Here's a little simulation in R to demonstrate the relation between a standard error and the standard deviation of the means of many many replications of the initial experiment. In this case we'll start with a population mean of 100 and standard deviation of 15.
mu <- 100 s <- 50 n <- 5 nsim <- 10000 # number of simulations # theoretical standard error s / sqrt(n) # simulation of experiment and the standard deviations of their means y <- replicate( nsim, mean( rnorm(n, mu, s) ) ) sd(y)
Note how the final standard deviation is close to the theoretical standard error. By playing with the n variable here you can see the variability measure will get smaller as n increases.
[As an aside, kurtosis in the graphs isn't really changing (assuming they are normal distributions). Lowering the variance doesn't change the kurtosis but the distribution will look narrower. The only way to visually examine the kurtosis changes is put the distributions on the same scale.]
Two things are not entirely clear: (1) Are the bell curves that OP talks about distributions of sample means? (2) Are the sample sizes considered for both the distribution of the mean of the control group samples and the distribution of the mean of the experimental group samples?
If you wanted to know what is the average weight of american citizens, then in the ideal case you'd immediately ask every citizen to step on the scales, and collect the data. You'd get an exact answer. This is very difficult, so maybe you could get a few citizens to step on scale, compute the average and get an idea of what is the average of the population. Would you expect that the sample average be exactly equal to the population average? I hope not.
Now, would you agree that if you got more and more people, at some point we'd be getting closer to population mean? We should, right? In the end the most people we can get is entire population, and its mean is what we're looking for. This is the intuition.

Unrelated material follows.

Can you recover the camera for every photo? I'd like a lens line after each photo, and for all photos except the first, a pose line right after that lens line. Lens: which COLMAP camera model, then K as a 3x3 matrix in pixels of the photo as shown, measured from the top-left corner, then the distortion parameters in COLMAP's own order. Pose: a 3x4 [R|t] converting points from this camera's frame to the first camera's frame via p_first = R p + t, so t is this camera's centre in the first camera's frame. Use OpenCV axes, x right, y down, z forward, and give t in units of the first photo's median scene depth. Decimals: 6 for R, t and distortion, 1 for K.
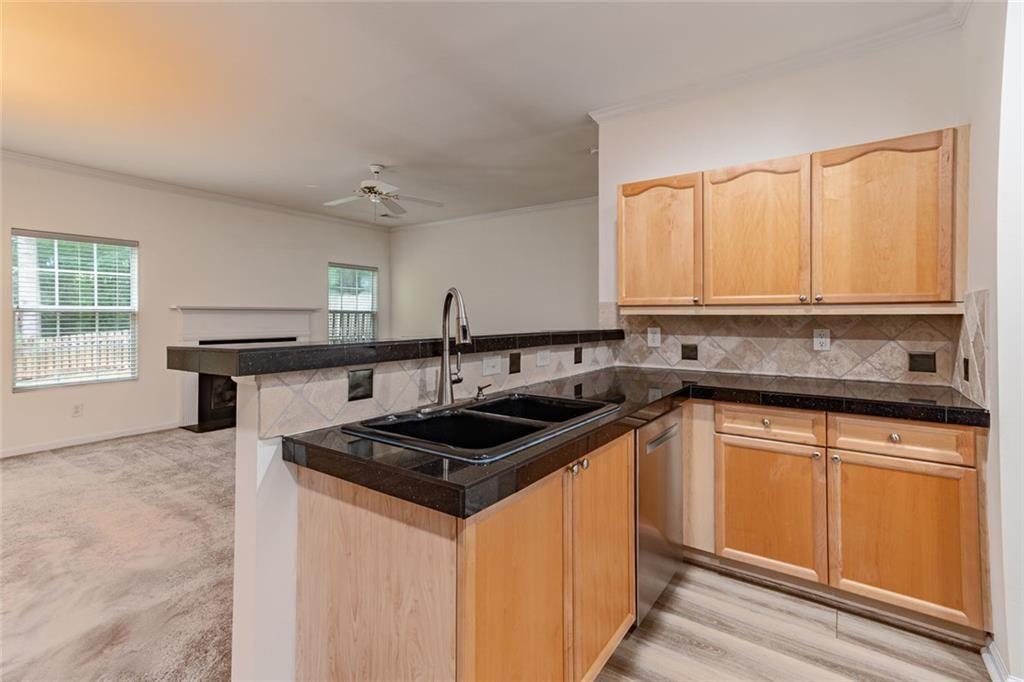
lens RADIAL K [[459.3, 0, 512.4], [0, 459.3, 317.9], [0, 0, 1]] dist [0.002898, 0.017182]
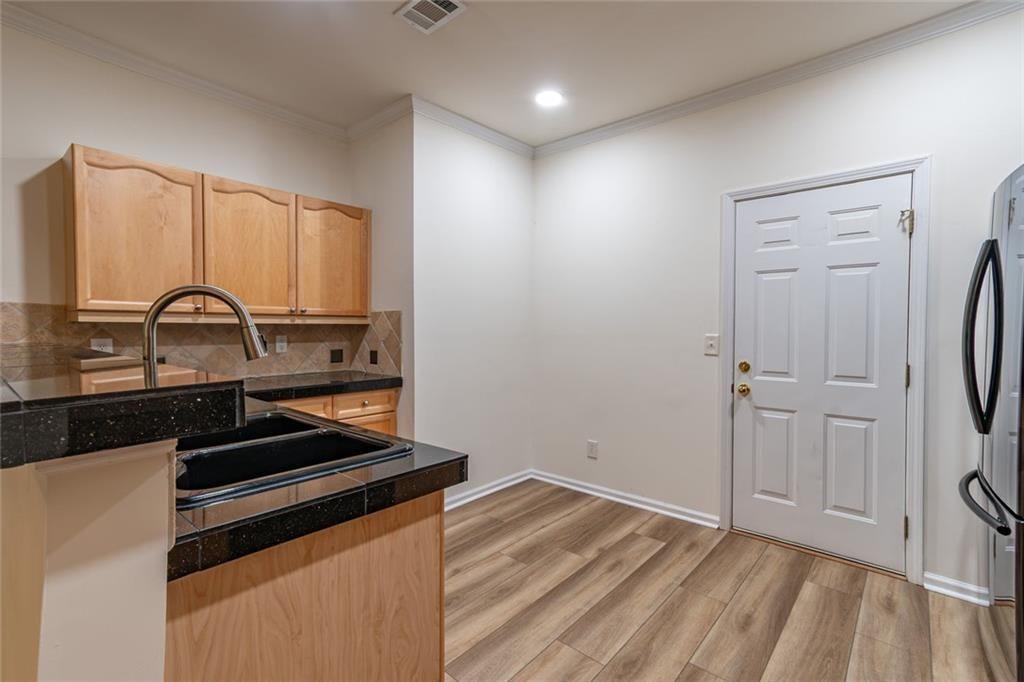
lens RADIAL K [[457.9, 0, 507.9], [0, 457.9, 336.7], [0, 0, 1]] dist [0.008252, 0.000104]
pose [[0.132233, -0.022245, 0.990969, -0.502820], [-0.000356, 0.999747, 0.022490, 0.000095], [-0.991219, -0.003327, 0.132192, 0.263554]]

This was an idealized thought experiment. In reality, there are complications. I'll give you two.
- Imagine that the data is coming from a Cauchy distribution. You can increase your sample infinitely, yet the variance will not decrease. This distribution has no population variance. In fact, strictly speaking, it has no sample mean either. It's sad. Amazingly, this distribution is quite real, it pops up here and there in physics.

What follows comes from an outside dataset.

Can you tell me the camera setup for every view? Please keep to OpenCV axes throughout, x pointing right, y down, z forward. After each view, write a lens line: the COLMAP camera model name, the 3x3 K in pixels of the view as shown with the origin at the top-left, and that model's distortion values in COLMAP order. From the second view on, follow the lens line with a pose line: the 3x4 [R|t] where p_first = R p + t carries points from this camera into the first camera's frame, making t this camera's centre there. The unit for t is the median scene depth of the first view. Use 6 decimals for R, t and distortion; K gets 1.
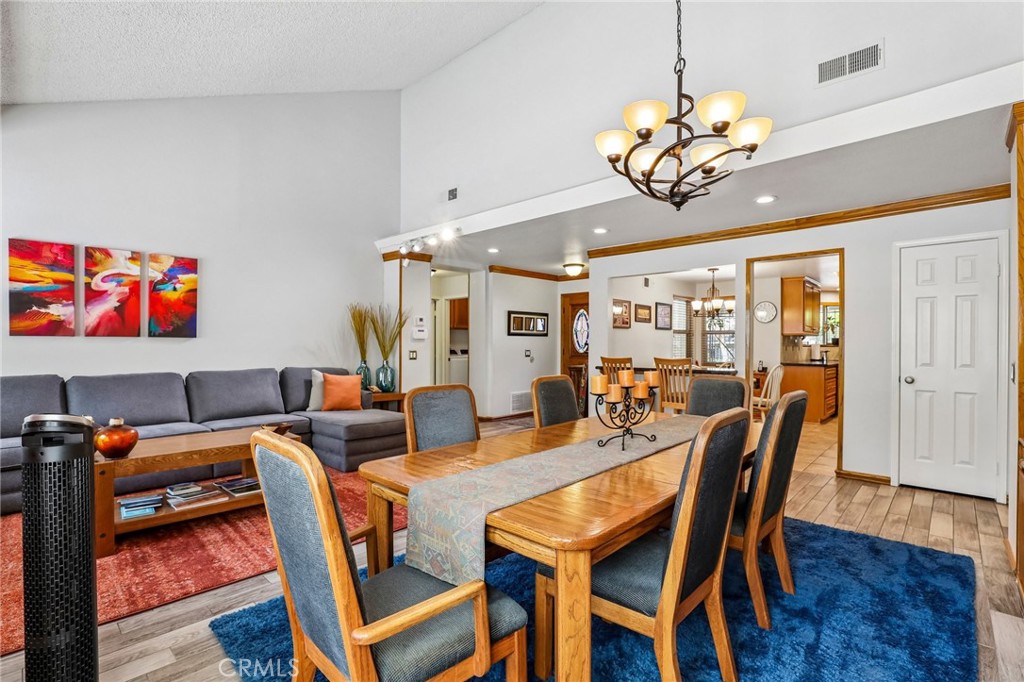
lens RADIAL K [[478.1, 0, 513.7], [0, 478.1, 342.9], [0, 0, 1]] dist [-0.048189, 0.016691]
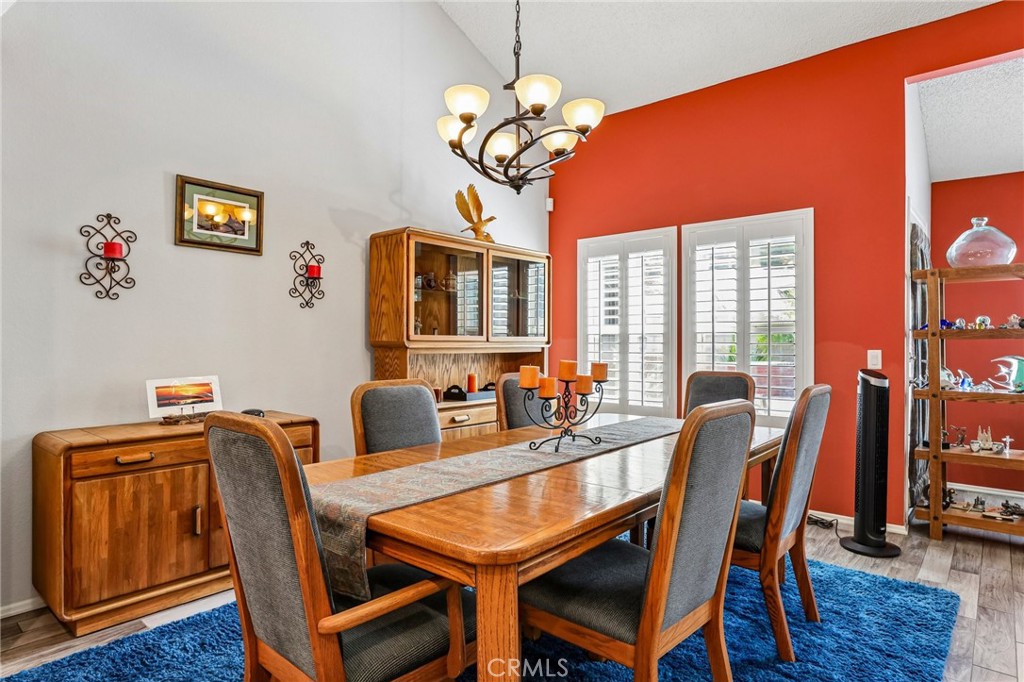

- Imagine that you decided to go on with a task of determining the average weight of american citizens. So, you take your scale and go from home to home. This will take you many many years. By the time you collect million observations, some of the citizens in your data set will have changed their weight a lot, some had died etc. The point is that increasing sample size in this case doesn't help you.
I believe that the Law of Large Numbers explains why the variance (standard error) goes down when the sample size increases. Wikipedia's article on this says:
According to the law, the average of the results obtained from a large number of trials should be close to the expected value, and will tend to become closer as more trials are performed.

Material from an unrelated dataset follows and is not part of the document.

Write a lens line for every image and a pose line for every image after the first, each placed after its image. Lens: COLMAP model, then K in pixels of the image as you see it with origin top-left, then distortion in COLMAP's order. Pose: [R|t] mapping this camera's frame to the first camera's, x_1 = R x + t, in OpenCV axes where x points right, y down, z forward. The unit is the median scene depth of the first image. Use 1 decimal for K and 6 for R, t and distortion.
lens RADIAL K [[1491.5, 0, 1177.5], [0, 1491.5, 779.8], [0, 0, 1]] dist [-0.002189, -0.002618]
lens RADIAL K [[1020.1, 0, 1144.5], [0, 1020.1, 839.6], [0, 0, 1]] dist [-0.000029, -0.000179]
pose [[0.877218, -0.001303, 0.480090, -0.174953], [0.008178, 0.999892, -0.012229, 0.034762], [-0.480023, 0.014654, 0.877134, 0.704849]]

In terms of the Central Limit Theorem:
When drawing a single random sample, the larger the sample is the closer the sample mean will be to the population mean (in the above quote, think of "number of trials" as "sample size", so each "trial" is an observation). Therefore, when drawing an infinite number of random samples, the variance of the sampling distribution will be lower the larger the size of each sample is.
In other words, the bell shape will be narrower when each sample is large instead of small, because in that way each sample mean will be closer to the center of the bell.